Sometimes you only care about certain keys, not the entire dictionary:

def compare_keys(d1, d2, keys):
"""Compare two dictionaries on specific keys only."""
results = {}
for key in keys:
val1 = d1.get(key)
val2 = d2.get(key)
results[key] = {
'equal': val1 == val2,
'values': (val1, val2)
}
return results


user_v1 = {'name': 'Alice', 'age': 30, 'email': 'alice@old.com', 'role': 'user'}
user_v2 = {'name': 'Alice', 'age': 31, 'email': 'alice@new.com', 'role': 'admin'}

# Only compare name and age
result = compare_keys(user_v1, user_v2, ['name', 'age'])

for key, info in result.items():
status = "✅ same" if info['equal'] else f"❌ changed: {info['values'][0]}{info['values'][1]}"
print(f" {key}: {status}")

Output:

  name: ✅ same
age: ❌ changed: 30 → 31

Comparing Dictionaries with Different Key Sets

Common Pitfall: Missing Keys

The == operator correctly handles dictionaries with different key sets.
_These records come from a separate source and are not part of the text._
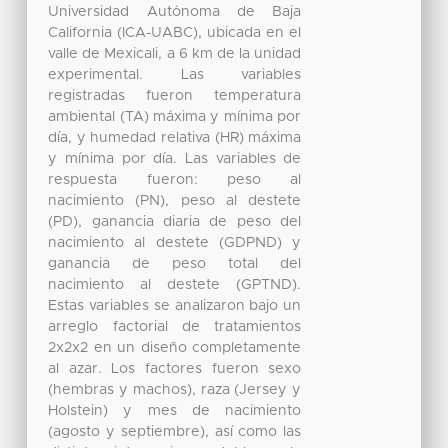
Universidad Autónoma de Baja
California (ICA-UABC), ubicada en el
valle de Mexicali, a 6 km de la unidad
experimental. Las variables
registradas fueron temperatura
ambiental (TA) máxima y mínima por
día, y humedad relativa (HR) máxima
y mínima por día. Las variables de
respuesta fueron: peso al
nacimiento (PN), peso al destete
(PD), ganancia diaria de peso del
nacimiento al destete (GDPND) y
ganancia de peso total del
nacimiento al destete (GPTND).
Estas variables se analizaron bajo un
arreglo factorial de tratamientos
2x2x2 en un diseño completamente
al azar. Los factores fueron sexo
(hembras y machos), raza (Jersey y
Holstein) y mes de nacimiento
(agosto y septiembre), así como las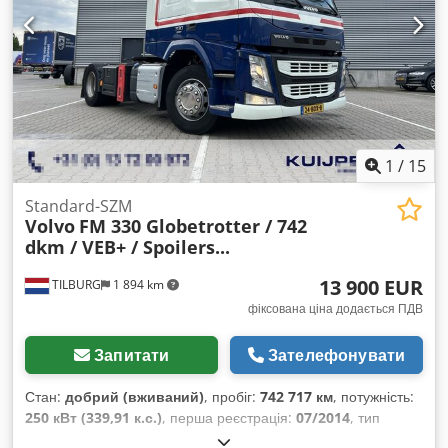
виготовлення:
2016
, Обладнання:
ABS, блокування
диференціала, електричне регулювання вікон,
електрорегульоване дзеркало, кондиціонер, круїз-
контроль, спойлер, фільтр сажі, центральний замок
,
1
/
15
Standard-SZM
Volvo
FM 330 Globetrotter / 742
dkm / VEB+ / Spoilers...
13 900 EUR
TILBURG
1 894 km
фіксована ціна додається ПДВ
Запитати
Зателефонувати
Стан:
добрий (вживаний)
, пробіг:
742 717 км
, потужність:
250 кВт (339,91 к.с.)
, перша реєстрація:
07/2014
, тип
пального:
дизель
, розмір шини:
315 / 70 / R22.5
,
They are simply not equal:

d1 = {'a': 1, 'b': 2}
d2 = {'a': 1, 'b': 2, 'c': 3}

print(d1 == d2) # False: d2 has an extra key

Output:

False

However, if you're comparing value by value using a loop, forgetting to check for extra keys in the second dictionary is a common mistake:

d1 = {'a': 1, 'b': 2}
d2 = {'a': 1, 'b': 2, 'c': 3}

# ❌ Wrong: only checks keys in d1, ignores extra keys in d2
def broken_compare(d1, d2):
for key in d1:
if d1[key] != d2.get(key):
return False
return True

print(broken_compare(d1, d2)) # True: incorrectly ignores 'c' in d2

Output:

True

Always check that both dictionaries have the same number of keys before iterating, or check keys from both sides.
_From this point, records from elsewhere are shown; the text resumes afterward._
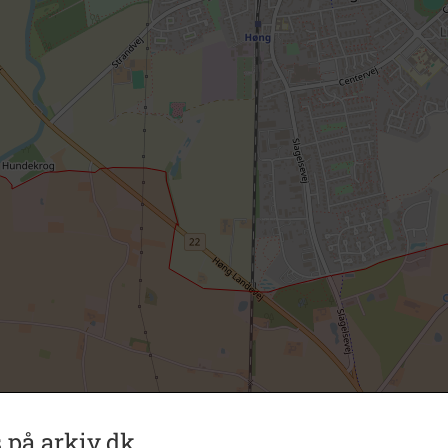
 på arkiv.dk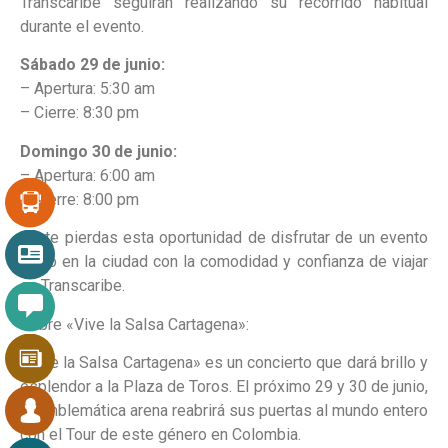
Transcaribe seguirán realizando su recorrido habitual
durante el evento.
Sábado 29 de junio:
– Apertura: 5:30 am
– Cierre: 8:30 pm
Domingo 30 de junio:
– Apertura: 6:00 am
– Cierre: 8:00 pm
No te pierdas esta oportunidad de disfrutar de un evento
único en la ciudad con la comodidad y confianza de viajar
en Transcaribe.
Sobre «Vive la Salsa Cartagena»:
«Vive la Salsa Cartagena» es un concierto que dará brillo y
esplendor a la Plaza de Toros. El próximo 29 y 30 de junio,
la emblemática arena reabrirá sus puertas al mundo entero
con el Tour de este género en Colombia.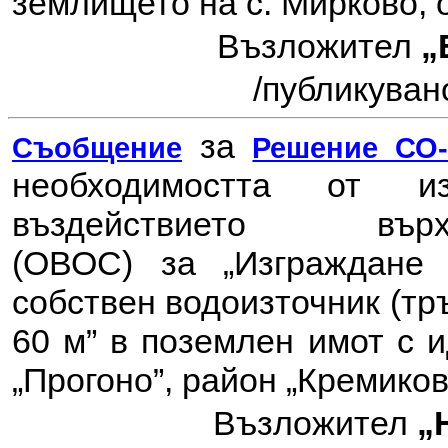
землището на с. Мирково,
Възложител
„
/публикувано
за
Съобщение
Решение СО-6
необходимостта от 
въздействието в
(ОВОС) за
„Изграждане
собствен водоизточник (тр
60 м” в поземлен имот с и
„Прогоно”, район „Кремико
Възложител
„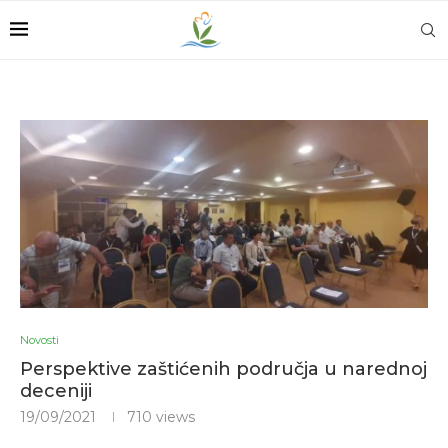
Novosti
Perspektive zaštićenih područja u narednoj
deceniji
19/09/2021
710
views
Quick Comparison of Methods

MethodDetects DifferencesShows DetailsHandles NestingExternal Dependency
== operator✅ Equal or notNone
Set operations on keys✅ Added/removed/changedNone
dict_diff() function✅ Full categorization❌ (flat only)None
Manual loop✅ Equal or not❌ (without recursion)None
DeepDiff✅ Full categorization✅ Detailed pathsdeepdiff

Conclusion

Python provides several ways to compare dictionaries depending on what level of detail you need:

  • == operator is the simplest and most efficient way to check if two dictionaries are identical. It handles nested structures and is order-independent.
  • Set operations on keys let you categorize differences into added, removed, changed, and unchanged keys without any external libraries.
  • A reusable diff function provides structured output suitable for logging, reporting, or further processing.
  • DeepDiff is the best choice for complex nested dictionaries where you need precise change paths and detailed reports.

For most everyday comparisons, == is all you need. When you need to know what changed, not just whether something changed, use set operations or DeepDiff to get actionable details.